Monday, July 7, 2014

Revive the Lost Art of the Nursery Rhyme

Shortly before Tata’s (my great aunt’s) passing, I took my daughters to visit her in the hospital. She told me she had a dream that my girls knew all of their nursery rhymes. Shamefully, I thought, "They don’t."  It is in her loving memory, I am proud to say my children now know their nursery rhymes and I hope many other children will too!

The brain is a powerful pattern decoder.  It is how the brain learns.  It absorbs the world around it and makes sense of things through patterns and connections uncovered through the senses.  Our language is full of patterns. This language-pattern awareness is needed for literacy.  When a child has a grasp of sound patterns in the language, educators call it phonological awareness. 


“…Wise Mother Goose… “Tucked inside “Hickory, dickory dock, a mouse ran up the clock” and other rhymes can be found a host of potential aids to sound awareness- alliteration, assonance, rhyme, repetition. Alliterative and rhyming sounds teach the young ear that words can sound similar because they share a first or last sound”  (Wolf, p. 98-99).  

Parents and grandparents, practice nursery rhymes with your babes.  You efforts are building future readers. 

Wolf, M. (2007). Proust and the squid: The story and science of the reading brain. New York, NY. Harper Perennial.

Sunday, June 29, 2014

The Eternal Essence of a Growth Mindset

I am a bit of a regular in the TED-Ed Community and have met a number of exceptionally brilliant people through that space.  One of these people is Steven Sutantro.  He wrote a post called The Key of Growth Mindset: Learn, Unlearn, Relearn that made an impact because I keep thinking about it in application to my professional growth.

Until recently, my guiding idea in professional practice was the Teaching and Learning Cycle.  Now, I have replaced that cycle in my mind with one more reflective of a growth mindset.  I envision taking the cycle and bending it over into the infinity symbol.  The unlearning is the bridge between learning and relearning.  



The teaching profession is infamous in saying,  "This <fill in the blank>  is just like <fill in the blank> that we used to do.'  However, there is great value in the subtle twist of a nuance. Sometimes, the subtle twist moves one from encountering an idea to understanding that idea.  And sometimes, it is not a twist  Sometimes, it is a complete transformation away from an original guiding idea or practice.

I've crossed the unlearning bridge a number of times lately.  Here is one example.


Learn

When I began teaching, all obvious signs of reading trouble in the intermediate grades was comprehension.  The programs I had to work with zeroed in on comprehension strategies. The assessments I gave in the intermediate grades focused on comprehension. The curriculum (pre NCLB), and then the standards (post NCLB), pointed to comprehension.  The data gathered from the assessments pointed to issues of comprehension.  With all of the evidence pointing me to comprehension, I focused on comprehension in the classroom.


Unlearn

After meeting Brenda Erickson, a Montessori veteran, I began to focus on foundational reading skills.   I unlearned my assumption that students needed the name of a letter first when beginning literacy (through the Souns program) and this unlearning led to unlearning comprehension was the only culprit for reading troubles in the intermediate grades. 

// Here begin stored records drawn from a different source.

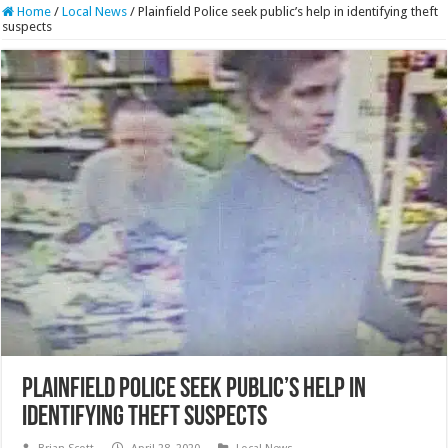
Home
/
Local News
/
Plainfield Police seek public’s help in identifying theft
suspects
Plainfield Police seek public’s help in
identifying theft suspects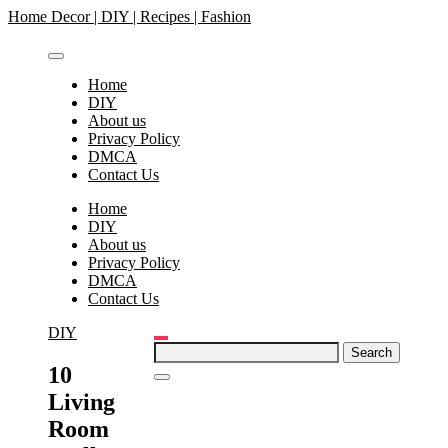
Skip
Home Decor | DIY | Recipes | Fashion
to
content
Home
DIY
About us
Privacy Policy
DMCA
Contact Us
Home
DIY
About us
Privacy Policy
DMCA
Contact Us
DIY
Search
for:
10
Living
Room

If I could only go back in time...  


Relearn


I cannot go back but I can go forward. I relearned the intricate connections of reading, writing, listening and speaking bound together by sounds. After teaching my children in a Montessori-minded way, I realized how my children demonstrated stronger phonemic awareness than many of the 3rd, 4th and 5th students I taught. While I cannot return to students of the past, I can do something for students today.  I check letter sound knowledge of older children and then I listen to them read and notate my observations on a running record.  I relearned a focus for reading instruction for students who were struggling simply by looking for missing pieces in the foundation, the alphabetic principle, and it has made a difference for many struggling readers I have encountered.

Unlearning requires pride swallowing but it is the pathway to professional growth.  It challenges the ego who realizes that a past practice (or even a publication) may be flawed or incorrect.  Once one accepts past mistakes, or misguided practices, as necessary for growth and overcomes the stubborn ego, a significant new level of learning can begin.

Have you crossed the unlearning bridge in your professional practice? 

How can we transition a system through the unlearning bridge?